Une hausse des prix inévitable ?

Sur les champs non irrigués, la terre est presque aussi granuleuse que du sable et l'agriculteur picard peine à ramasser ses pommes de terre. "Je suis obligé de prendre une bêche pour les déterrer sinon je m'arrache les ongles et j'ai toujours pas une patate", ironise-t-il en sortant l'outil du coffre de son 4X4. Sur un plant issu de ses parcelles arrosées, il n'a aucun mal à sortir les tubercules de la terre à mains nues. "Ces pommes de terre vont rentrer dans les calibres de ce qu'on vend à l'industrie. En revanche, les autres n'atteignent même pas 45mm, c'est pas vendable", peste celui qui a repris l'exploitation familiale il y a un peu plus de dix ans.

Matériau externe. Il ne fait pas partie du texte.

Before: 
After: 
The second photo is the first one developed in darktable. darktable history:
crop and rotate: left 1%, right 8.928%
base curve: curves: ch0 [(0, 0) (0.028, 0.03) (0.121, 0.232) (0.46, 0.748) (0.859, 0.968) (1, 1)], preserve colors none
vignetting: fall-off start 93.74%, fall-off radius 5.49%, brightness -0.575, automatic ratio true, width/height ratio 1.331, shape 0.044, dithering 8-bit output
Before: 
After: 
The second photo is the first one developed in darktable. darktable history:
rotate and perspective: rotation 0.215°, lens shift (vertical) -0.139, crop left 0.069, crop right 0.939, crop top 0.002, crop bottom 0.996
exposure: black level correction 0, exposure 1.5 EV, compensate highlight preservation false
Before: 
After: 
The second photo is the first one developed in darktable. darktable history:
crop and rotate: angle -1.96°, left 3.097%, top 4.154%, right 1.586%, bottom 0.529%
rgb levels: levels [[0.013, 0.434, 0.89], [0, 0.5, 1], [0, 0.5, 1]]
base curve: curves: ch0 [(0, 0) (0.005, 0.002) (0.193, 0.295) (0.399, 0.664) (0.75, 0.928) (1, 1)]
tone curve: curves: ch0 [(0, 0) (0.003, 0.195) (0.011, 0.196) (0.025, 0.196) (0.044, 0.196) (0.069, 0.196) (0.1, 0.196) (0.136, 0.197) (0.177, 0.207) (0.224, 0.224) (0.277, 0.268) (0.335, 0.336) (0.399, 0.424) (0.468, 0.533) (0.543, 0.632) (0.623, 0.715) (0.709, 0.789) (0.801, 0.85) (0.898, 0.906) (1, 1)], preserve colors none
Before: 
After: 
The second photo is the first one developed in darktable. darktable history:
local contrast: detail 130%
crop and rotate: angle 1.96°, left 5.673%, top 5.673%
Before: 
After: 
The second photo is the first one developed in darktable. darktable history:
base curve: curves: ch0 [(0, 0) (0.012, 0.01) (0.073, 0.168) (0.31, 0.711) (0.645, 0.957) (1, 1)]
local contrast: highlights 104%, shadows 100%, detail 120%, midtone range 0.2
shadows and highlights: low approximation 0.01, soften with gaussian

Cette parcelle a bénéficié d'un arrosage tout au long de l'été. Il n'y aura pas de pertes sur cette partie de l'exploitation de Vincent Clermont.
Cette parcelle a bénéficié d'un arrosage tout au long de l'été. Il n'y aura pas de pertes sur cette partie de l'exploitation de Vincent Clermont.
© Radio France - Yvan Plantey

Sur un plant où il devrait pouvoir ramasser une petite vingtaine de pommes de terre, il n'en récupère que quatre ou cinq qui rentrent dans les calibres commerciaux. Il craint que cette baisse de rendement ne fasse augmenter les prix du marché. "C'est la loi de l'offre et la demande qui fait les prix. S'il en manque, les prix vont fatalement monter", prédit l'agriculteur. Le président de l'interprofession estime qu'il est encore un peu tôt pour dresser un bilan chiffré des pertes. "À date, ce sont déjà plusieurs centaines de millions d'euros perdus", estime Geoffroy d'Évry.

D'autres coûts sont également susceptibles de s'additionner après la récolte. Certains sont imputables à la sécheresse, comme le copieux arrosage qui a débuté au mois de juillet, sans quoi ses champs auraient dépéri à vue d'œil. "Pour la conservation, on va aussi allumer nos grands frigos plus tôt que d'habitude. Or, avec 30 à 35 degrés l'après-midi, ils vont être beaucoup plus gourmands en énergie", relève Vincent Clermont.

S'il n'a pas de prise sur le prix de vente de ses pommes de terre achetées par l'industrie - les contrats ont été négociés au début de l'année - il doit aussi subir la hausse des matières premières. Le carburant, entre autres, qu'il met dans ses tracteurs a largement augmenté. Actuellement, la tonne de pommes de terre part à 170 voire 180 euros de son entrepôt. Pour s'y retrouver, il devrait augmenter le prix de 20 à 25%.